» **READING TEXT**:

***

In my experience, a tiered approach is useful.  The higher up you are in the
policy framework, the more general and time-enduring the content should be.
The farther you progress down the framework to a more detailed level, the
more perishable the content will be, out of necessity.  The reason that
we've adopted specific guidance bound at the technical level is because
implementers need it.  They're not security experts (usually) and do not
necessarily grok security the same way a seasoned (salty?) security person
might.

A couple colleagues and I actually chatted about this around the same time
that the original message here is timestamped, in the context of application
security standards.  The approach we're planning to adopt is to provide
good, minimally-specific guidance in our formal standards documents (e.g.

***

» **EXCERPTED RECORDS**:

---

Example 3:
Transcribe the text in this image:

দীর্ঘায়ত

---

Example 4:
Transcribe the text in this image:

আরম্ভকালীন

***

» **STATED PROBLEM 1**:
In the text on security policy frameworks, why was specific guidance bound at the technical level adopted?
» **STATED PROBLEM 2**:
Rewrite the section of the security policy text starting at "The farther you" and ending at "standards documents (e.g.", switching "implementers" to "developers".
» **STATED PROBLEM 3**:
Carry on the security policy text from its last sentence.

» **REPLY 1**:
Because implementers need it.

» **REPLY 2**:
The farther you progress down the framework to a more detailed level, the
more perishable the content will be, out of necessity.  The reason that
we've adopted specific guidance bound at the technical level is because
developers need it.  They're not security experts (usually) and do not
necessarily grok security the same way a seasoned (salty?) security person
might.

A couple colleagues and I actually chatted about this around the same time
that the original message here is timestamped, in the context of application
security standards.  The approach we're planning to adopt is to provide
good, minimally-specific guidance in our formal standards documents (e.g.

» **REPLY 3**:
"implement input validation") and the produce living implementation guides
(possibly in a wiki form) that can be referenced in relation to the
standards.  We'll see how this works in reality, but it seems to be a nice
mix in theory between provide specific requirements without getting so far
into the weeds that it will require constant rewriting as the underlying
technologies change.

fwiw.

-ben

---
Benjamin Tomhave, MS, CISSP, NSA-IAM, NSA-IEM
[EMAIL PROTECTED]
Web: http://falcon.secureconsulting.net/
LI: http://www.linkedin.com/in/btomhave
Blog: http://www.secureconsulting.net/
Photos: http://photos.secureconsulting.net/

"We must scrupulously guard the civil rights and civil liberties of all
citizens, whatever their background. We must remember that any oppression,
any injustice, any hatred is a wedge designed to attack our civilization."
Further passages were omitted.